Prayer breakfast implores people to ‘find common ground’


Gov. John Carney and Lt. Gov. Bethany Hall-Long are surrounded by members of the St. Mark’s High School Concert Choir following the 57th annual Delaware Governor’s Prayer Breakfast at the Modern Maturity Center on Thursday. (Delaware State News/Mike Finney)

DOVER — Religious leaders from across a wide spectrum came together at the Modern Maturity Center to commemorate the 57th annual Delaware Governor’s Prayer Breakfast on Thursday morning.

It turned out to be much more than just bacon, eggs and coffee, as a celebration of diversity and sharing of different religions views melded into one unified prayer for Gov. John Carney and the state.

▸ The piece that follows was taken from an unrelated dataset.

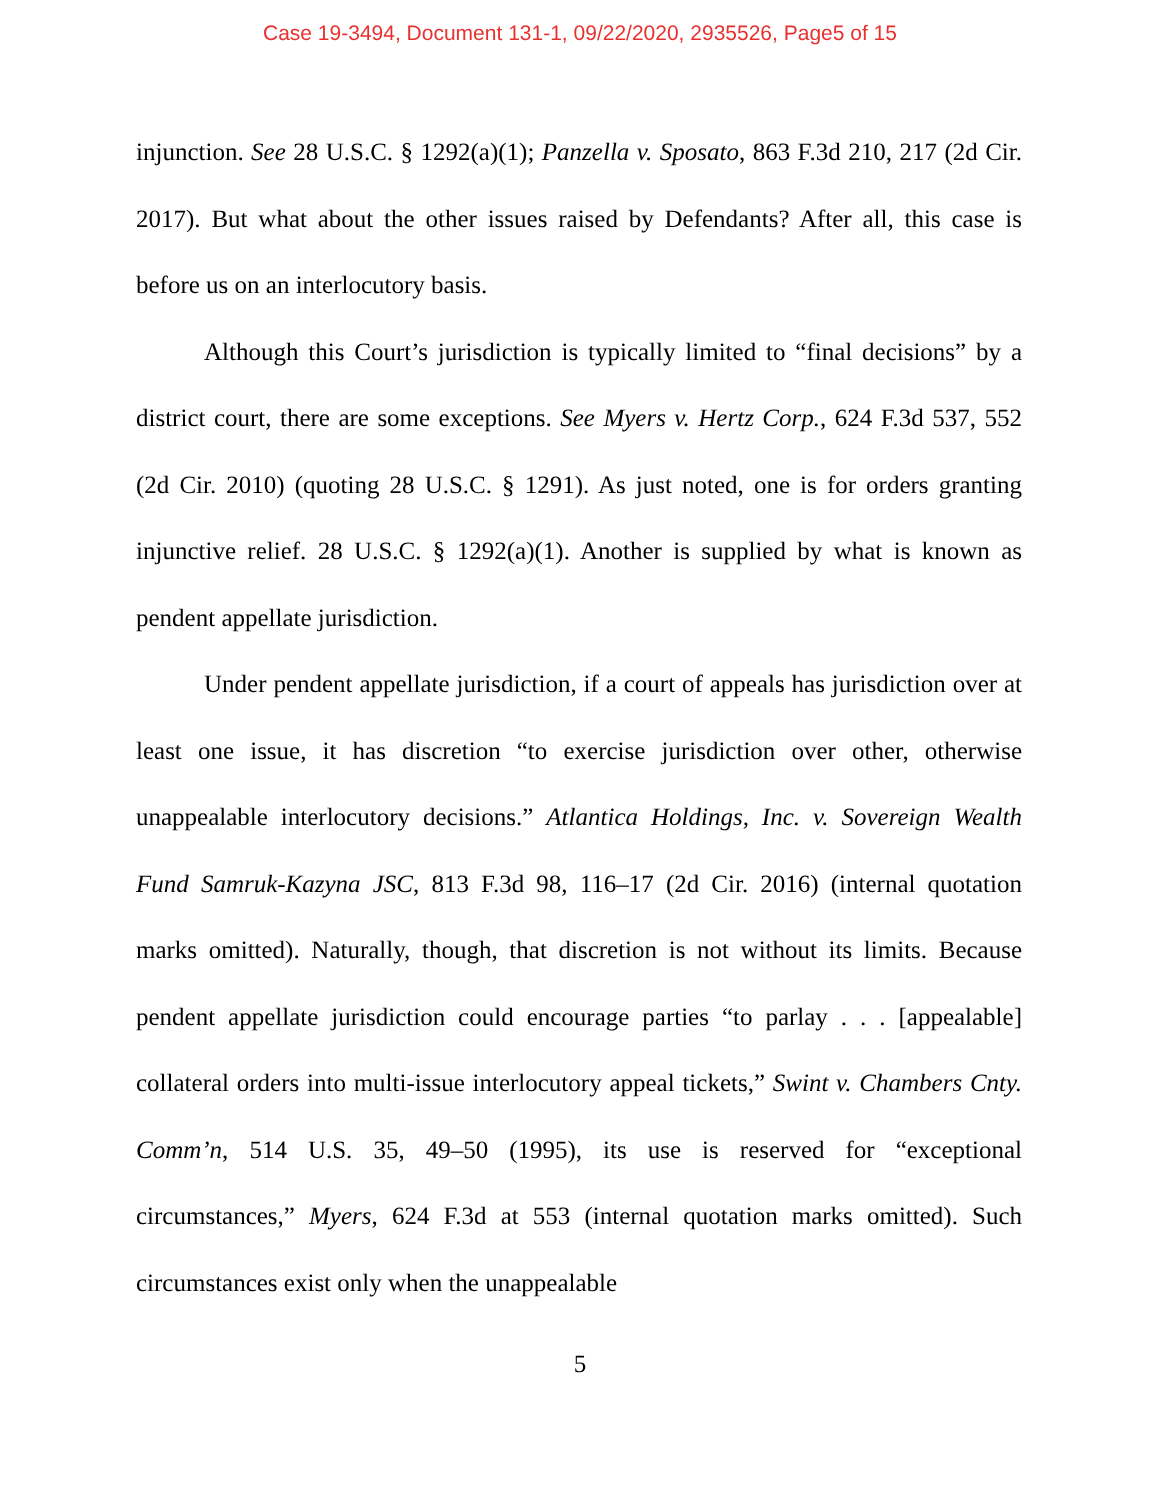Case 19-3494, Document 131-1, 09/22/2020, 2935526, Page5 of 15
injunction. See 28 U.S.C. § 1292(a)(1); Panzella v. Sposato, 863 F.3d 210, 217 (2d Cir. 2017). But what about the other issues raised by Defendants? After all, this case is before us on an interlocutory basis.
Although this Court’s jurisdiction is typically limited to “final decisions” by a district court, there are some exceptions. See Myers v. Hertz Corp., 624 F.3d 537, 552 (2d Cir. 2010) (quoting 28 U.S.C. § 1291). As just noted, one is for orders granting injunctive relief. 28 U.S.C. § 1292(a)(1). Another is supplied by what is known as pendent appellate jurisdiction.
Under pendent appellate jurisdiction, if a court of appeals has jurisdiction over at least one issue, it has discretion “to exercise jurisdiction over other, otherwise unappealable interlocutory decisions.” Atlantica Holdings, Inc. v. Sovereign Wealth Fund Samruk-Kazyna JSC, 813 F.3d 98, 116–17 (2d Cir. 2016) (internal quotation marks omitted). Naturally, though, that discretion is not without its limits. Because pendent appellate jurisdiction could encourage parties “to parlay . . . [appealable] collateral orders into multi-issue interlocutory appeal tickets,” Swint v. Chambers Cnty. Comm’n, 514 U.S. 35, 49–50 (1995), its use is reserved for “exceptional circumstances,” Myers, 624 F.3d at 553 (internal quotation marks omitted). Such circumstances exist only when the unappealable
5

Dr. Carol Quillen, president of Davidson College near Charlotte, North Carolina, and also the sister-in-law of Gov. Carney, served as the keynote speaker.

She was introduced by her sister Tracey Carney, wife of the governor.

“Standing here I’m filled with gratitude,” Ms. Quillen said, “gratitude for the opportunity to share this time of fellowship and prayer on this true gift of a morning.

“Occasions like this one, when people from many faiths and traditions come together in fellowship, call us to our best selves as one human family. It is good for kindred to live together in unity.”

Lt. Gov. Bethany Hall-Long took to the podium to introduce Gov. Carney.

“We don’t have to come together to pray for our community, our country, our state, but we are all here today as members of faith and promise,” Lt. Gov. Hall-Long said.

“I know a person, who like myself and many others in here, really follow the mantra of ‘To who much is given, much is expected.’ And this is a governor that believes that.”

Gov. Carney said that, a day after attending the Delaware Law Enforcement Officers Memorial Service in Dover, getting together for a prayer breakfast helped to put it all into perspective.

Several prayers mentioned Delaware State Police trooper Cpl. Stephen J. Ballard, who was fatally shot last week while investigating a suspicious vehicle in a Wawa parking lot near Bear, and Lt. Steven R. Floyd Sr., who was killed during an inmate uprising at James T. Vaughn Correctional Center near Smyrna on Feb 1-2.

“This is a special day and we needed to get together,” Gov. Carney said. “This is an awesome responsibility. They don’t prepare you for some of these things, but we have a tremendous outpouring of support from the people across our state.

“(Thursday) we gather to pray for one another, for our state, for our country, for our military and for our law enforcement.”

The governor added, “(Today) we will bury Stephen Ballard and that’s going to be hard. But we can get through difficult times like this if we stick together and put our arms around one another. We’re going to lift that family up like we did with Lt. Floyd’s family a couple of months ago.”

Gov. Carney said the tight boundaries of the First State make it unique.

“I think the thing that’s really special about our state is we’re small. Everybody knows one another,” he said. “Neighbors take care of each other. They lift each other up in difficult times and celebrate the good times. They pray together and do everything together. That is what is so special about our state.”

The Governor’s Prayer Breakfast began with breakfast while students from St. Mark’s High School’s Concert Choir sang a variety of songs.

The Dover High School ROTC made the presentation of colors before Sgt. Maj. Kemberly Hines-Fairfax sang the national anthem and state treasurer Ken Simpler led the crowd in the Pledge of Allegiance.

The invocation was given by Flora McConkie of the Church of Jesus Christ of Latter-Day Saints and the Rev. John G. Moore Sr. from Calvary Baptist Church.

One thing that really stood out at the Prayer Breakfast was a powerful Native American Prayer, which was delivered by Dick “Quiet Thunder” Gilbert, Jan “Running Dove” Durham and Bruce “Little Drummer” Morris.

Mr. Gilbert and Ms. Durham prayed while Mr. Morris kept a drum beat going.

“That’s a pretty awesome thing when you think about it to have all of the religious expressions represented (Thursday) is really, really special,” Gov. Carney said.

The governor did manage to draw some laughs from the crowd when he said, “In our neighborhood (in Claymont) you either went to Catholic school or you went to public school … and for the longest time I thought that the only religions were Catholic and public. If you weren’t Catholic, you were public.”

Dr. Quillen’s keynote speech focused largely on people needing to “find common ground.” She received a standing ovation.

The program concluded with a benediction that was shared by Iran Patel, the Interfaith Committee Chair of the Islamic Society of Delaware, and Rabbi Michael Beals, of Congregation Beth Shalom.

In a fitting gesture for the morning, they ended their prayer with a hug. They had, indeed, found common ground.